The world around us is built on creativity, ideology and theories all stemming from the mind. What we do and how we act is premeditated internally before it is executed. For example, to travel to work, we think of where to walk, which bus to take, and then which seat to fill, and then which door to use, how much money to spend and whether we will buy lunch or prepare it ourselves. What starts from a mental level is executed on the outside, and we become so fluid in these actions it does not seem we are thinking about it at all.

Safety is underestimated in the way we live our lives. When taken in the context of internal and external safety, it becomes clear that safety is not merely an action to protect oneself from danger but a way of life—a survival instinct. It also becomes easier to categorize safety related concerns and thus solve them with that understanding of its true origin.

External factors can easily affect internal wellness. The danger with internal safety is that it affects everyone to different degrees, and not all persons have the understanding of the safety cause and effects in their lives. Likewise, internal safety can affect external situations causing conflict which affects external safety. With this understanding, it brings to light a more difficult issue. As we will review in our currently situation, internal safety affects every human being and yet, safety education pertaining to this is marginal for both males and females.
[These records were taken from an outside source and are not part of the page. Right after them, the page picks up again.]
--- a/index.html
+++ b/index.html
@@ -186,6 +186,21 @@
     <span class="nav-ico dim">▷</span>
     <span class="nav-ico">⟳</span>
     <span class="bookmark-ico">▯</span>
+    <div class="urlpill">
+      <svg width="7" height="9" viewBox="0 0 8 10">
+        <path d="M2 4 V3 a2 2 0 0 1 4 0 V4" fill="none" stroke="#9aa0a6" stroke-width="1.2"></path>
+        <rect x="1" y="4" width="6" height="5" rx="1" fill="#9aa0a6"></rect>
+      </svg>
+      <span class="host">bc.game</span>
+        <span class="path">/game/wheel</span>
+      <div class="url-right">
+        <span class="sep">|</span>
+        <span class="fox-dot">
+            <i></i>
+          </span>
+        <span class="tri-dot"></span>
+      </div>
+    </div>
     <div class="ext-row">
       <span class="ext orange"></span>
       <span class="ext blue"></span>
The society we live in preys on the silent, voiceless, and the ‘perceived’ weak. In an atmosphere where cultural norms or habits marginalize a particular group because of their abilities or non-abilities, the safety concerns affecting them become steep compared to the privileged. There are instances where the privileged are few and others where the majority gain benefits over a few who are sidelined.
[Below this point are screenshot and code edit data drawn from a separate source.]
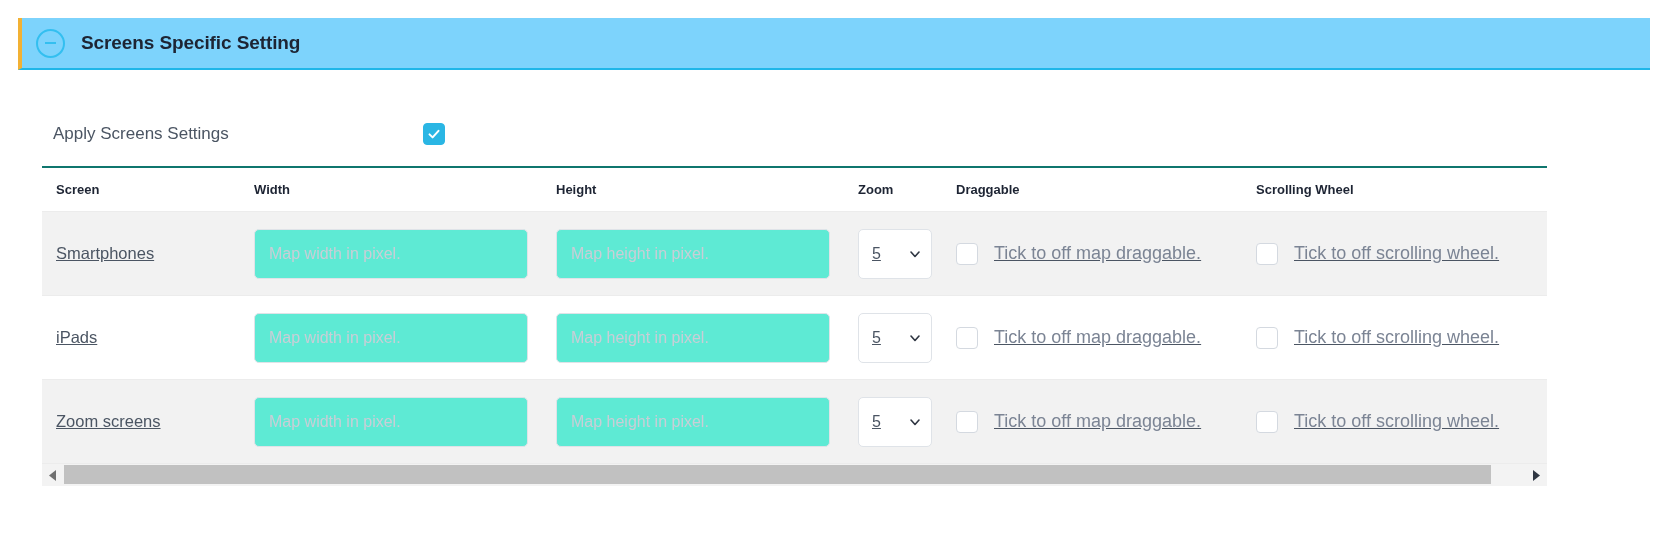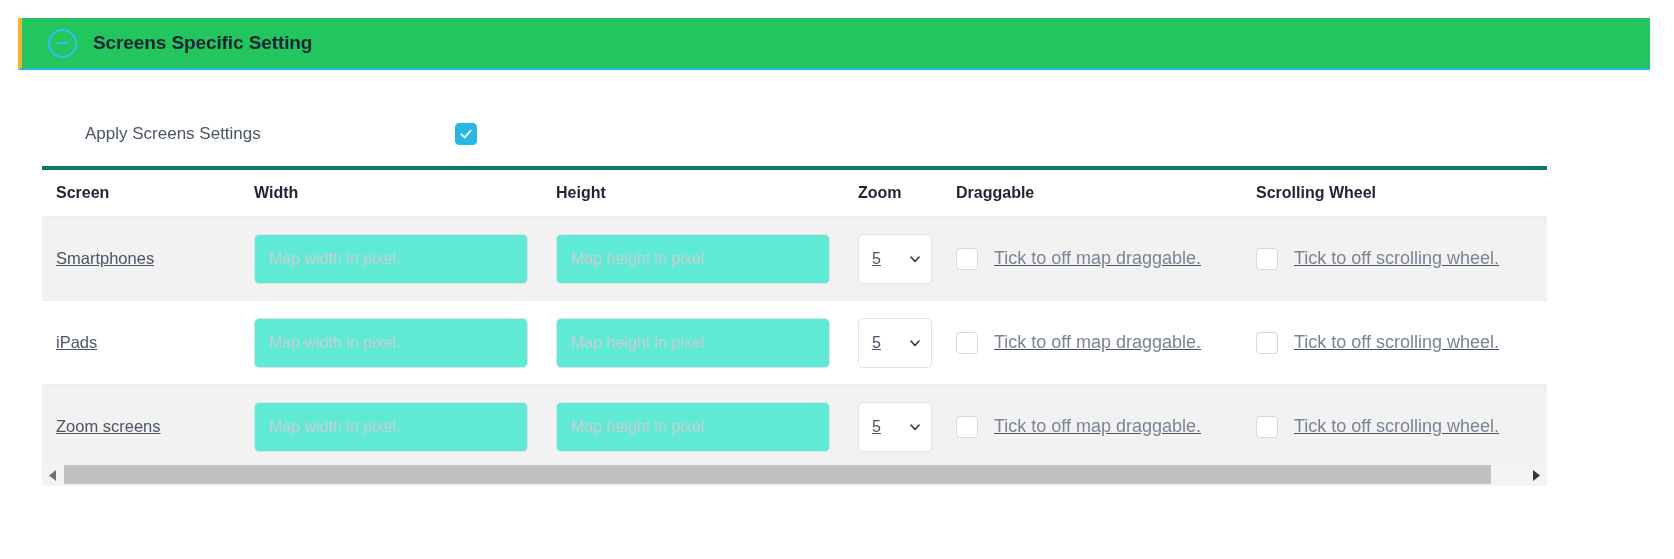--- a/index.html
+++ b/index.html
@@ -29,13 +29,13 @@
     top: 18px;
     width: 1632px;
     height: 52px;
-    background: #22c55e;
+    background: #7dd3fc;
     border-left: 4px solid #f2b134;
     border-bottom: 2px solid #1fb6e8;
     box-sizing: border-box;
     display: flex;
     align-items: center;
-    padding-left: 26px;
+    padding-left: 14px;
   }
   .collapse-icon {
     width: 25px;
The Safety Report by SAFIGI is a two-fold Open Data document on 'Core Issues Affecting Safety of Girls in the Developing World.' The first part of the Safety Report is a Research Paper. The second part is a detailed Data Analysis. 

The Safety Report Research paper is titled: 'Core Issues Affecting Safety of Girls in the Developing World.' The paper starts with an abstract before focusing on subjects in the key regions of Africa, Asia, and the Americas. A total of 7 Research papers make up the safety Report (sans the introduction and conclusion), including:

  1. The psychological effect of mass sexual harassment on girls in Egypt (P.24) by Heba Elasiouty.
  2. Safety concerns in relation to social media: Growing up female in an increasingly digital world (P.45) by Karin Temperley.
  3. Psychosocial challenges faced by parents raising children with physical disabilities in Oshana region (P.68) by Misumbi Shikaputo.
  4. Gender-based violence and subsequent safety challenges experienced by Rohingya women (P.119) by Shucheesmita Simonti.
  5. LGBT policies and overall safety in Brazil (P.141) by Alinne Lopes Gomes.
  6. Silent voices‘: Violence against the female body as consequence of machismo culture (P.177)  by Steffica Warwick.
  7. America‘s Public Policy on Sexuality: The Repression of Girls in Vulnerable Populations (P.208) by Dr. Christina Sisti.


SAFIGI Outreach Foundation Ltd, a volunteer-based and youth led NGO registered in Zambia, implemented the Safety Report in order to understand the multifaceted concept of safety and how it applies to the female gender in diverse settings. And therefore, further prove safety is intrinsic, and that vices in society stem from an intimate level of the human being before its manifestation. This way, when we create safety solutions, whether it be in a developing nation, conflict zone, refugee camp, or patriarchal society, the problem is resolved from a deeply rooted cause. Such that, we treat the disease itself and not mere symptoms.

This study is as a result of collaborative effort pursued in the spirit of volunteerism via UN Online Volunteers.